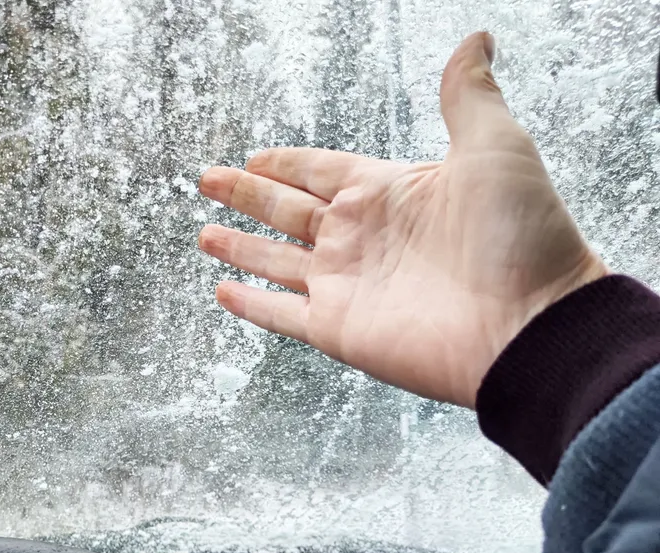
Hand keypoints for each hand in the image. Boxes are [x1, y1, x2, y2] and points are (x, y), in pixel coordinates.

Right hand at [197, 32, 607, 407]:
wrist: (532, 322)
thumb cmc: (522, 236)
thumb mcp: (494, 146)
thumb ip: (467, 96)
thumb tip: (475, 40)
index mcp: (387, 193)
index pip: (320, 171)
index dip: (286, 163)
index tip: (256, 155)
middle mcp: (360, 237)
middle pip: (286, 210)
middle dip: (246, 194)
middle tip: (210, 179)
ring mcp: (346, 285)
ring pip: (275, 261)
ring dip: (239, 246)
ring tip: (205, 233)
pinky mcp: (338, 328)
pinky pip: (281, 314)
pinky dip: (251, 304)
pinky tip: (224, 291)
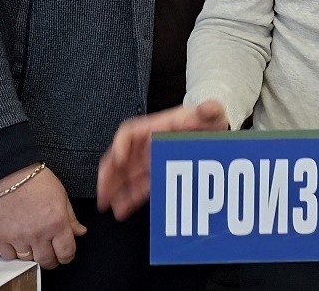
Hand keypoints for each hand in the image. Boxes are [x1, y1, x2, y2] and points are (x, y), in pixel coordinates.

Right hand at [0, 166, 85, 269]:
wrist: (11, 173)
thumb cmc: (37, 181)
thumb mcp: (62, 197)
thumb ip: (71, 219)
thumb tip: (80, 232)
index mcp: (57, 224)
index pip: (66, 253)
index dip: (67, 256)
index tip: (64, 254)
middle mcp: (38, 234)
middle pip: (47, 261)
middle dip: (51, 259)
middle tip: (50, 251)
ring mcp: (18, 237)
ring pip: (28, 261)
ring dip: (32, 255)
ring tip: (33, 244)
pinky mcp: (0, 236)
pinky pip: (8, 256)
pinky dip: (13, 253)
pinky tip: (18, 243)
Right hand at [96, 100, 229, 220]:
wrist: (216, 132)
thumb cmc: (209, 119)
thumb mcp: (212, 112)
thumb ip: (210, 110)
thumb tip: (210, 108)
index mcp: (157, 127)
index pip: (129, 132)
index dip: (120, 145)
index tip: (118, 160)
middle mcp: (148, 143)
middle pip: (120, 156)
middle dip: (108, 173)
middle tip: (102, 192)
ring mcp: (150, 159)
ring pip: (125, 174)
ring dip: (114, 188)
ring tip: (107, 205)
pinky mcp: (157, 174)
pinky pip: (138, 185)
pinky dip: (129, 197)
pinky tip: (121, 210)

==

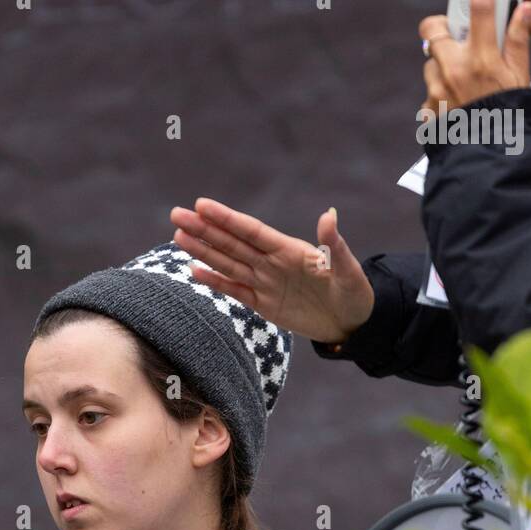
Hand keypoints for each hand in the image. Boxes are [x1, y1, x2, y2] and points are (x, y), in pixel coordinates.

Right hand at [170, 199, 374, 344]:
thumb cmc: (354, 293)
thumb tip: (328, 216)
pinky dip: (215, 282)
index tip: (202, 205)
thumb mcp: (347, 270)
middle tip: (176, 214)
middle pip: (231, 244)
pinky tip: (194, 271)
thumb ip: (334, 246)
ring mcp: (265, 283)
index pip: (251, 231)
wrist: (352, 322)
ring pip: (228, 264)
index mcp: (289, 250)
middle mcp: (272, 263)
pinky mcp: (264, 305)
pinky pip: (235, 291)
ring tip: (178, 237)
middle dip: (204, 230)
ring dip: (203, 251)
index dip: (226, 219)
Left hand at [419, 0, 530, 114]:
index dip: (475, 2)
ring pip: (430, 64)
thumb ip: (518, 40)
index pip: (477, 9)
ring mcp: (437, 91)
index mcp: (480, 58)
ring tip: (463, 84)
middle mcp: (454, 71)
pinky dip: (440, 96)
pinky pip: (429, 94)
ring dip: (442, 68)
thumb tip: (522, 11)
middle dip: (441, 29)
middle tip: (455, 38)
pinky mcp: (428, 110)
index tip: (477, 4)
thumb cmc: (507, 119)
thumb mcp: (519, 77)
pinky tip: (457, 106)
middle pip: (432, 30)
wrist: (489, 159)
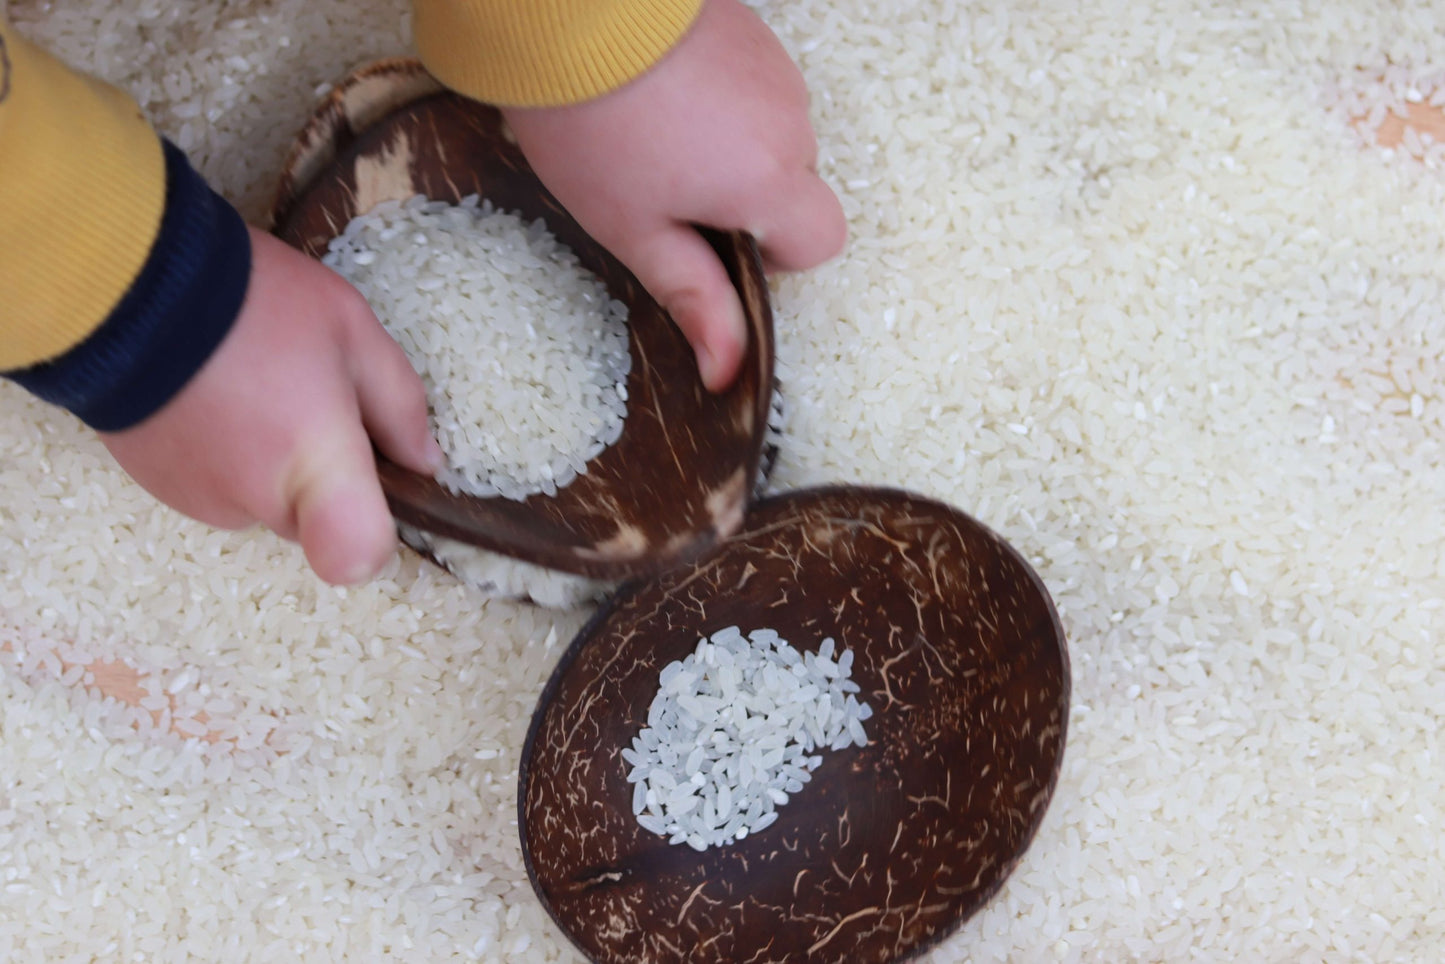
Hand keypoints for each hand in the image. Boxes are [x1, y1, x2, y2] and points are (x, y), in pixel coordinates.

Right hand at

==

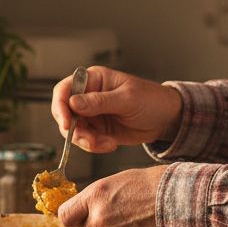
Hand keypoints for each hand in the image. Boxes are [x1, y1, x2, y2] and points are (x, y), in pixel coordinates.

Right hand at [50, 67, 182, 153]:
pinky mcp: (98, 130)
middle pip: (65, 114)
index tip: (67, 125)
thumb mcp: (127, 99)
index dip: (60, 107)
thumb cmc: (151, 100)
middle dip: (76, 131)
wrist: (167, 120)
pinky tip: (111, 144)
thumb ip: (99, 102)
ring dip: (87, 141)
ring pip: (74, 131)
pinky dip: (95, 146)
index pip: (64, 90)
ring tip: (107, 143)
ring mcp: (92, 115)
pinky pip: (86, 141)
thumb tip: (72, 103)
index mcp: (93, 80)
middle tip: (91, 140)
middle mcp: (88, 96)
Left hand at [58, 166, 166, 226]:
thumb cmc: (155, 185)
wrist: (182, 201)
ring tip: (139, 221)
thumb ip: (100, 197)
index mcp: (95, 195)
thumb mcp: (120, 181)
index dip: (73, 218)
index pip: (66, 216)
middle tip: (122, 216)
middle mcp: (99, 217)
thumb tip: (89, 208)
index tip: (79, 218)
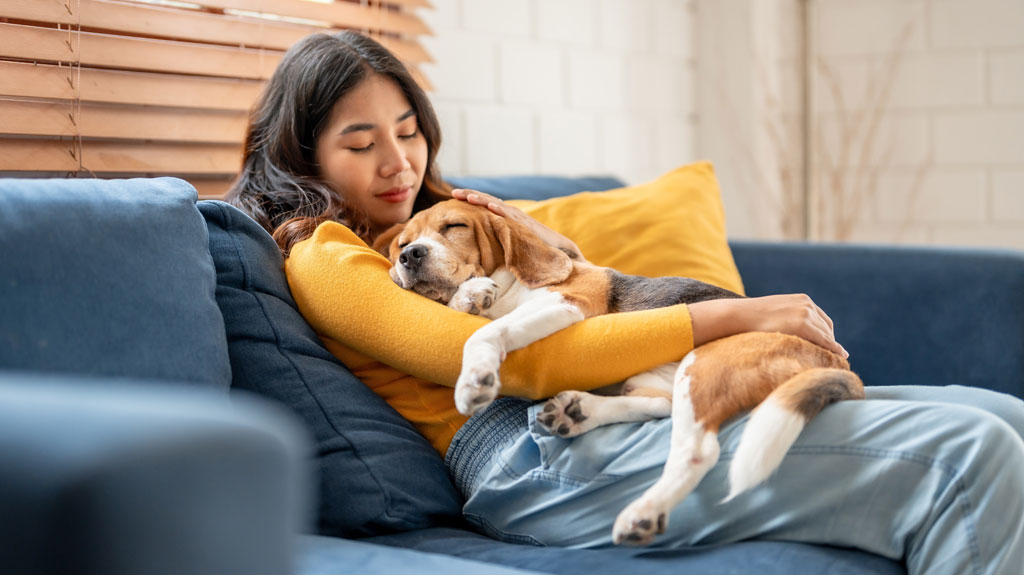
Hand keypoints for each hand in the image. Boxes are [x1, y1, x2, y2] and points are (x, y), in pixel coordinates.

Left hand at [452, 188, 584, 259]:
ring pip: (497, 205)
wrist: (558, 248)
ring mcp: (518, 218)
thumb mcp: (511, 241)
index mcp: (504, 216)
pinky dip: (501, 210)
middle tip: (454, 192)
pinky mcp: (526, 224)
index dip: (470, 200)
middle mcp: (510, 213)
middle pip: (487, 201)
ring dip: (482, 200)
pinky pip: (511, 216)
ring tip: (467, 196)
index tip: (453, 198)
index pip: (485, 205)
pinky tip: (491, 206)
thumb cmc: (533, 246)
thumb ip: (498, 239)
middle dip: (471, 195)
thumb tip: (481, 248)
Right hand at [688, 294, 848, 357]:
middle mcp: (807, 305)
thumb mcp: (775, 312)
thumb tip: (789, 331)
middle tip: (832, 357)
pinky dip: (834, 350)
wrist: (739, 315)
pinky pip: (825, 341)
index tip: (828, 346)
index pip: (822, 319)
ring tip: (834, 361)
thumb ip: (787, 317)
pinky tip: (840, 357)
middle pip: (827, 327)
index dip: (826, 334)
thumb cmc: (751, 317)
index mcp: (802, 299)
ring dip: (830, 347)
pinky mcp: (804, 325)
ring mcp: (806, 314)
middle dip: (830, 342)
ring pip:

Instructions for the task ->
Only the lines above starting at the line that holds "ring dip: (482, 200)" and ending at the line that holds "wrist: (739, 315)" are to be repeated, exactly and in full.

Written answer ->
ring dip: (482, 200)
pinky pip: (511, 216)
ring tip: (467, 196)
index tip: (453, 198)
index pip: (485, 205)
pinky tip: (491, 206)
thumb cmc: (533, 246)
thumb ip: (498, 239)
middle dip: (471, 195)
thumb tip: (481, 248)
Right hand at [688, 294, 848, 357]:
middle mcp: (807, 305)
thumb mcp: (775, 312)
thumb tip: (789, 331)
middle tip: (832, 357)
pinky dip: (834, 350)
wrist: (739, 315)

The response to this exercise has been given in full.